И сам направился к парадному выходу. Сфирка пожал недоуменно плечами, но поспешил выполнить приказ и вывел коня туда, где все наличные силы, что сумел собрать под своим вымпелом князь-воевода, были уже построены.

Князь запрыгнул в седло, не прикоснувшись к стременам и внешне настолько легко, словно никакого ранения не было и в помине. Видел, что ждут дружинники именно этого, что им больно было бы наблюдать своего воеводу беспомощным. И вовсе не потому, что никогда раньше не был он ранен или не были ранены они. Нет, не в этом дело. Никогда раньше северные тучи так густо не покрывали небо княжества. Угроза была очевидной и неизбежной, и дружинникам нужен был человек, в которого они поверят. Нужен был надежный вождь, уверенный в правоте своего дела. Только за таким человеком они пойдут на смерть, защищая свои святыни. И Дражко не обманул их ожиданий.

Он медленным шагом пустил коня вдоль строя. Дружинники сидели в седлах, как влитые, тяжелые – оружные и в доспехах, сильные, опустив руки на переднюю луку, за спиной одинаково торчали копья, крепленные к седлам. Смотрели сурово, потому что знали, слишком мало их, чтобы остановить врага, идущего на княжество целой армейской колонной, но они готовы были и на жертву, лишь бы выиграть время и дать собраться в Рарог для защиты городских стен другим дружинам с полудня и с восхода. Снимать армию с заката Дражко не рискнул, потому что не знал результат переговоров Годослава с Карлом. Гонцы во все концы княжества уже были отправлены. Все уже знали черную весть – приближение второй армии данов.

Сам Дражко светился внутренним огнем, готовностью к подвигу, иначе нельзя было объяснить то, как он встал на ноги.

– Я не буду говорить, куда мы отправляемся, – обратился к дружинникам воевода. – Вы сами знаете. Я не буду говорить, что ждет нас там. Вы сами догадываетесь. Я спрашиваю только одно: готовы ли вы пойти за мной?

Тишина длилась не меньше минуты. Наконец спокойный высокий голос из заднего ряда сказал:

– Ну, так, пошли, княже, коли надо, что ли…

Все буднично. И правильно. Полегчало на душе от этой простоты. Такой же дух у дружины, как у самого воеводы. Такая же готовность себя положить ради светлого дела.

– На сборы и прощание с домом два часа… – начал Дражко и не закончил, заметив, что воины смотрят не на него, а куда-то за спину. Смотрят с удивлением и непониманием.

Он обернулся, и в первый момент сам не понял, кто это выходит из дворца.

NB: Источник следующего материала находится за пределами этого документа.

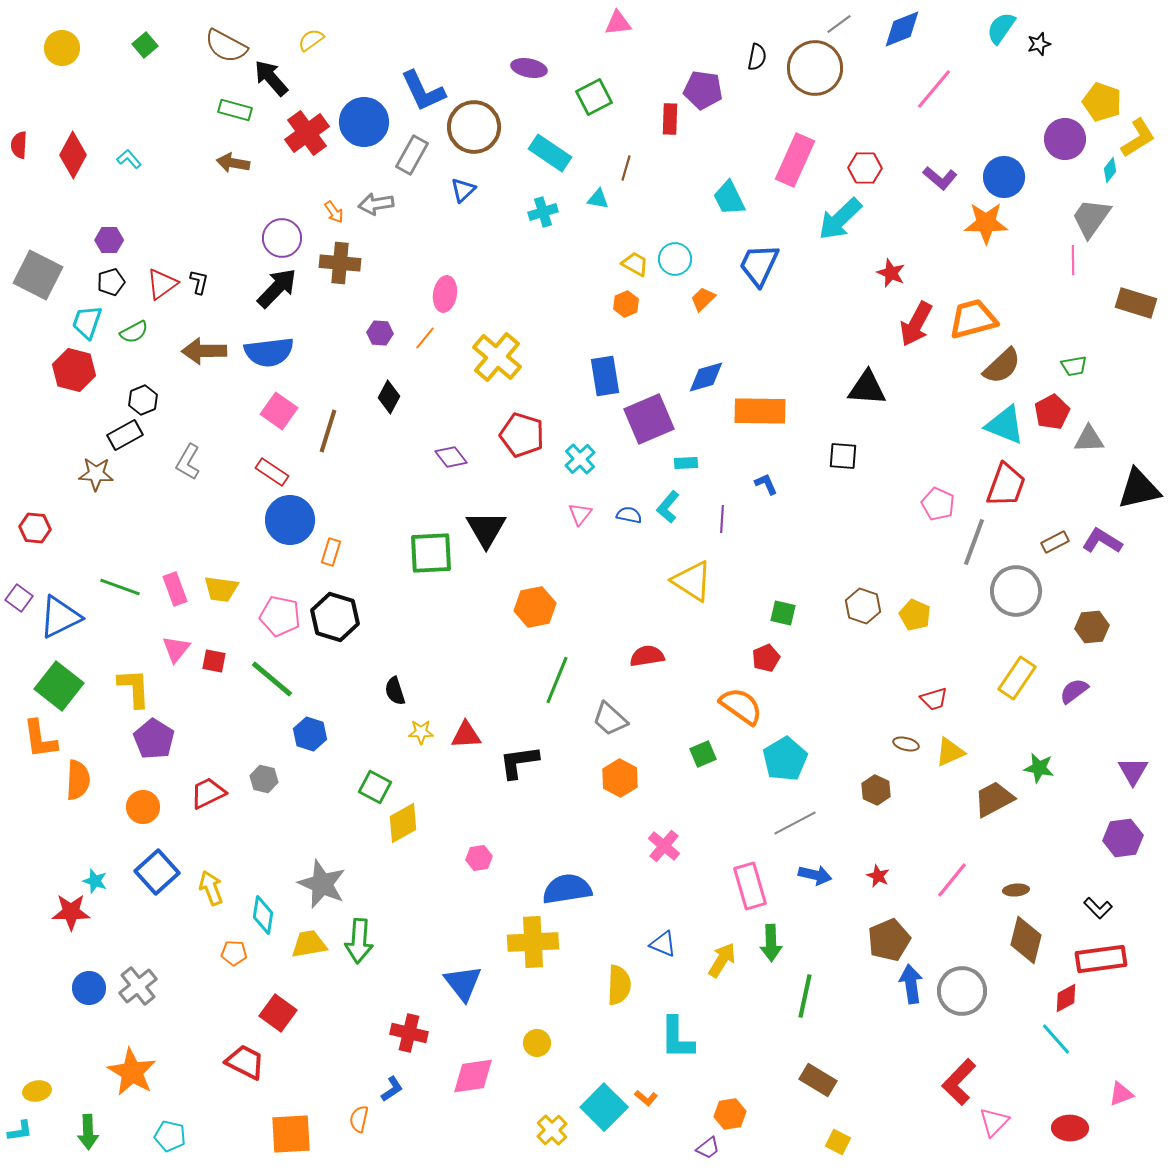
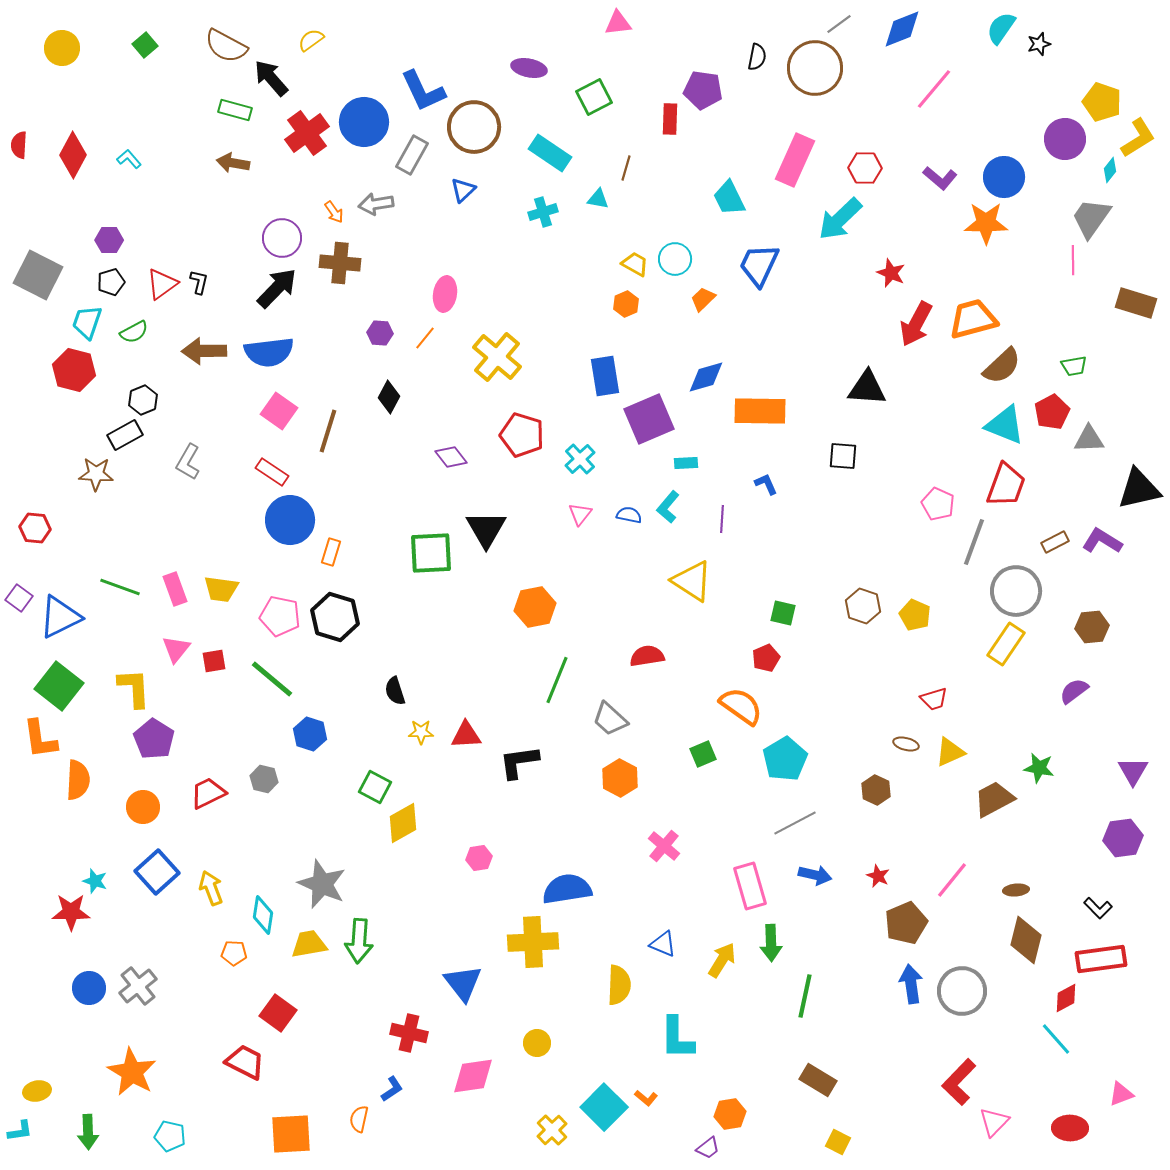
red square at (214, 661): rotated 20 degrees counterclockwise
yellow rectangle at (1017, 678): moved 11 px left, 34 px up
brown pentagon at (889, 940): moved 17 px right, 17 px up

Незнакомый молодой, судя по фигуре, воин, высокий и стройный, в светлой кольчуге, опоясанный коротким мечом, в шлеме с полумаской, спустился с крыльца и плавной походкой направился к воеводе. За спиной воина шел, как провожатый, Сфирка. Дражко после беседы с Гориславом основательно поверил в чудеса и готов был ждать какого угодно свершения. Он подумал, что это помощь какая-то прибыла неведомо откуда. И только через пару минут, когда воин приблизился вплотную и снял шлем, распустив по плечам длинные светлые волосы, воевода понял, что в мужской костюм облачилась и приготовилась к битве сама княгиня Рогнельда.

Дражко спрыгнул с коня и опять не почувствовал боли. Не до такой мелочи сейчас было, как забота о собственном теле. Он вообще его не ощущал, словно в воздухе парил, невесомый.

– Что ты задумала, княгинюшка? Нешто нужно так, в мужское дело встревать?…

– Нужно, Дражко… – сказала она без улыбки, отрешенно, чуть нараспев, каким-то чужим голосом, не глядя ему в глаза. И он, слушая ее, вдруг понял, что ничего не может возразить, потому что управляет княгиней какая-то высшая сила, недоступная пониманию человеческим скудным разумом. – Мы все еще летим через пропасть… И надо всем постараться… Надо всем очень постараться, чтобы долететь до другого края…

Ей вывели коня. Сильного коня, которым можно только мужской рукой управлять. Княгиня, отстранив жестом воеводу, пожелавшего ей помочь в седло забраться, легко сделала это сама. Холодное, словно восковое лицо ее совершенно не отразило какой-либо натуги или напряжения, будто было лишено жизни и обыкновенных человеческих чувств.

Дражко тоже запрыгнул в седло, чтобы быть рядом с Рогнельдой.

– Позволь мне, воевода и соправитель княжества, действовать по своему усмотрению.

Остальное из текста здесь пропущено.